**WHAT YOU HAVE TO DO**
The entries that follow must be given again exactly, with no pictures kept.
◆ ◆ ◆ ◆ ◆
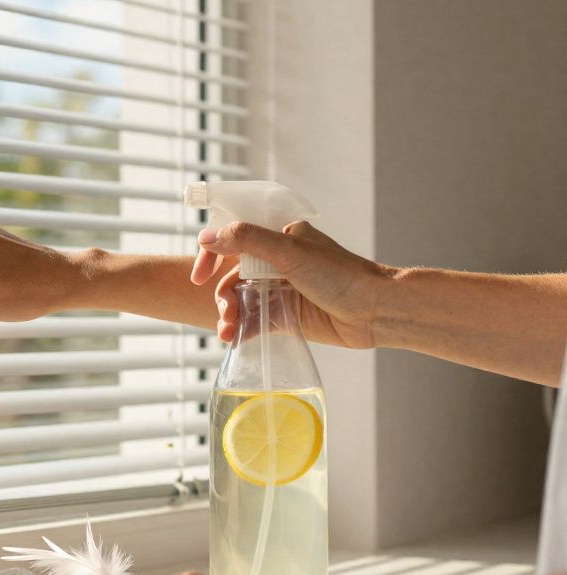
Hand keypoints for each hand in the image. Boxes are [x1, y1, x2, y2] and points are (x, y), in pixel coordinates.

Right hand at [191, 220, 393, 347]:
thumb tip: (207, 237)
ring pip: (242, 299)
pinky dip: (243, 329)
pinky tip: (236, 339)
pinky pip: (255, 320)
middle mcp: (277, 260)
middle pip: (232, 274)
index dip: (211, 255)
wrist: (375, 311)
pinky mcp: (287, 315)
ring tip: (228, 332)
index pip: (232, 238)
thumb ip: (247, 241)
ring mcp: (282, 289)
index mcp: (278, 236)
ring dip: (230, 315)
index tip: (199, 276)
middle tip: (226, 313)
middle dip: (224, 295)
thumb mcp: (289, 251)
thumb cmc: (340, 275)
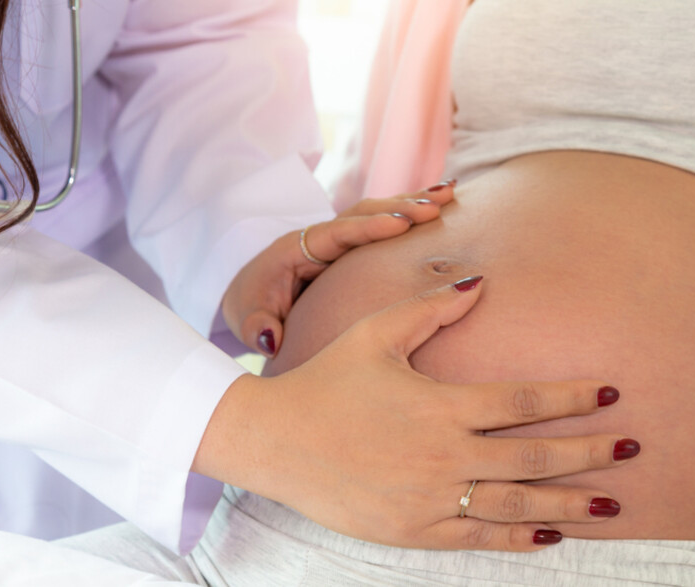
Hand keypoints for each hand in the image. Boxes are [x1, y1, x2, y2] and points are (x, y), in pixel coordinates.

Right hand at [195, 277, 638, 550]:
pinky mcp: (415, 531)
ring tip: (614, 502)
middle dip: (590, 452)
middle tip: (633, 447)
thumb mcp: (376, 333)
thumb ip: (432, 310)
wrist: (275, 442)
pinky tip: (554, 533)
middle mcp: (445, 455)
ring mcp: (432, 498)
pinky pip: (480, 539)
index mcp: (442, 404)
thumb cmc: (327, 380)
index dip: (574, 399)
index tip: (612, 395)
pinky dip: (520, 538)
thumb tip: (482, 284)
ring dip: (571, 502)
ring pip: (517, 505)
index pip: (525, 402)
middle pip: (535, 457)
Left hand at [221, 180, 455, 356]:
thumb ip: (255, 327)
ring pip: (378, 212)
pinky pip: (384, 224)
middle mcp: (322, 236)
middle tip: (435, 207)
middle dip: (400, 208)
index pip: (337, 234)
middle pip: (363, 214)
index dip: (368, 227)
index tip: (400, 223)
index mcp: (297, 249)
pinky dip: (412, 212)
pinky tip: (443, 202)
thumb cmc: (252, 307)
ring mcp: (340, 238)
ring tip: (449, 194)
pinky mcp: (353, 245)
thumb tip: (270, 338)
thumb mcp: (245, 319)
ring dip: (413, 202)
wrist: (251, 295)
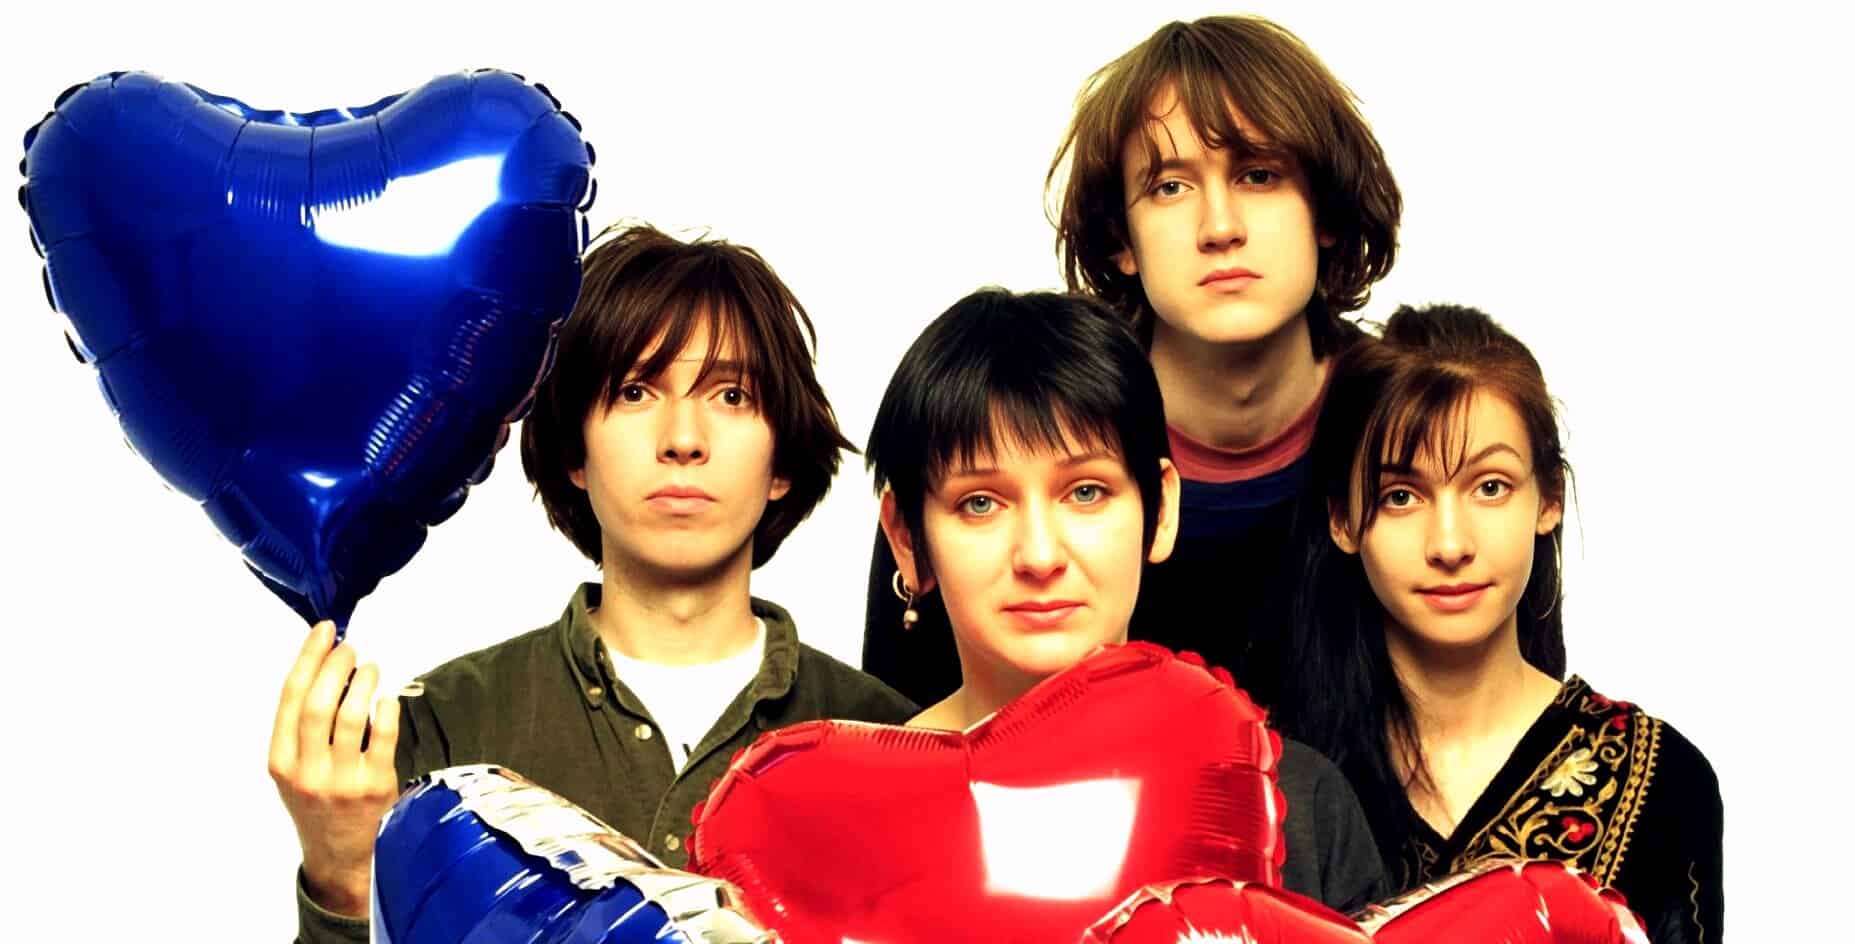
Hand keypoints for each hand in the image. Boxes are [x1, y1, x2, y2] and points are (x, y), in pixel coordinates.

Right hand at [268, 621, 401, 916]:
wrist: (339, 855)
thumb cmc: (318, 800)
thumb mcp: (295, 768)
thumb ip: (303, 726)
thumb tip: (327, 666)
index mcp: (280, 761)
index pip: (290, 698)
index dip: (308, 658)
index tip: (324, 630)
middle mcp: (306, 771)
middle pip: (319, 703)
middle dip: (336, 665)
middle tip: (351, 648)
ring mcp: (341, 780)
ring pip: (351, 716)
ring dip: (363, 682)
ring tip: (371, 668)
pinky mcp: (374, 786)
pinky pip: (383, 736)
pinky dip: (387, 709)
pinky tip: (388, 698)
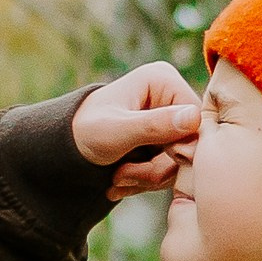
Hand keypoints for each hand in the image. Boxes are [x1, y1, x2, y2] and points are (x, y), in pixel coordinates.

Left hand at [72, 63, 203, 200]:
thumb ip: (153, 126)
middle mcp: (171, 96)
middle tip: (123, 178)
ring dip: (149, 178)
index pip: (196, 122)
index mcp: (163, 80)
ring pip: (181, 161)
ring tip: (118, 179)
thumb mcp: (115, 131)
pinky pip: (171, 167)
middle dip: (157, 170)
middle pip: (190, 145)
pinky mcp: (166, 139)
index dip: (178, 152)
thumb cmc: (84, 131)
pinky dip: (146, 181)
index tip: (146, 169)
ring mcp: (170, 118)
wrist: (65, 148)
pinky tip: (122, 181)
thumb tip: (194, 119)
◆ ◆ ◆ ◆ ◆
**ANSWER TO THIS TASK**
Hand keypoints for each hand in the image. Boxes are [x1, y1, x2, y2] and points are (x, y), in pixel coordinates.

Right hand at [191, 220, 393, 347]:
thumb tip: (207, 237)
ring pip: (242, 299)
pinky dip: (243, 329)
pinky tip: (236, 339)
pinky pip: (255, 320)
middle mcp: (277, 260)
middle pip: (232, 274)
index dip: (211, 255)
wrist: (375, 311)
pinky mcp: (287, 315)
ring tip: (228, 332)
index pip: (232, 238)
thumb ip: (247, 241)
ring mcp: (282, 289)
index mcp: (278, 236)
ring dip: (230, 315)
index tip: (199, 276)
middle tip: (226, 313)
middle dip: (224, 295)
thumb mcp: (289, 251)
thumb cmc: (340, 275)
Hand keypoints for each hand in the image. Boxes are [x1, y1, x2, y2] and points are (x, y), in pixel coordinates.

Right hand at [195, 277, 638, 550]:
pinky mcp: (415, 531)
ring tip: (614, 502)
middle dip: (590, 452)
middle tip: (633, 447)
thumb mcp: (376, 333)
thumb ip: (432, 310)
wrist: (275, 442)
pinky tip: (554, 533)
middle mcp: (445, 455)
ring mcp: (432, 498)
pinky pip: (480, 539)
index mcp: (442, 404)
thumb cmc: (327, 380)
index dip: (574, 399)
index tip: (612, 395)
pinky dip: (520, 538)
thumb tip: (482, 284)
ring dip: (571, 502)
ring pip: (517, 505)
index pip: (525, 402)
middle pip: (535, 457)
Left hand at [221, 180, 455, 356]:
thumb ip: (255, 327)
ring pip: (378, 212)
pinky pip: (384, 224)
middle mcp: (322, 236)
middle tip: (435, 207)
middle dip: (400, 208)
index pip: (337, 234)
middle pip: (363, 214)
index dip: (368, 227)
index tip: (400, 223)
index mcp: (297, 249)
pinky dip: (412, 212)
pinky tip: (443, 202)
thumb cmc: (252, 307)
ring mcp: (340, 238)
ring tip: (449, 194)
pinky mcp: (353, 245)
thumb tip: (270, 338)
thumb mcp: (245, 319)
ring dip: (413, 202)
wrist: (251, 295)
Hand keypoints for each hand in the image. Boxes are [x1, y1, x2, y2] and points are (x, y), in pixel coordinates.

Right hand at [268, 621, 401, 916]:
wrist: (339, 855)
thumb cmc: (318, 800)
thumb mcp: (295, 768)
thumb ip: (303, 726)
thumb tip: (327, 666)
index mcp: (280, 761)
index pip: (290, 698)
index dip: (308, 658)
index tip: (324, 630)
middle mcp: (306, 771)
middle pip: (319, 703)
middle dip: (336, 665)
middle tip: (351, 648)
ring mcp: (341, 780)
ring pip: (351, 716)
ring dip: (363, 682)
ring tip: (371, 668)
pinky mcp: (374, 786)
pinky pip: (383, 736)
pinky dip: (387, 709)
pinky tip: (388, 698)
Hand keypoints for each hand in the image. Boxes are [x1, y1, x2, y2] and points are (x, y), in pixel coordinates.

Left hand at [72, 63, 203, 200]:
thumb ip: (153, 126)
middle mcp: (171, 96)
middle tip: (123, 178)
ring dip: (149, 178)
index pip: (196, 122)
index mcp: (163, 80)
ring pip: (181, 161)
ring tip: (118, 179)
thumb mcp: (115, 131)
pinky pip: (171, 167)
middle dip: (157, 170)
middle pip: (190, 145)
pinky mcp: (166, 139)
index dip: (178, 152)
thumb cmc: (84, 131)
pinky dip: (146, 181)
index tip: (146, 169)
ring mcp: (170, 118)
wrist: (65, 148)
pinky tip: (122, 181)
thumb tip: (194, 119)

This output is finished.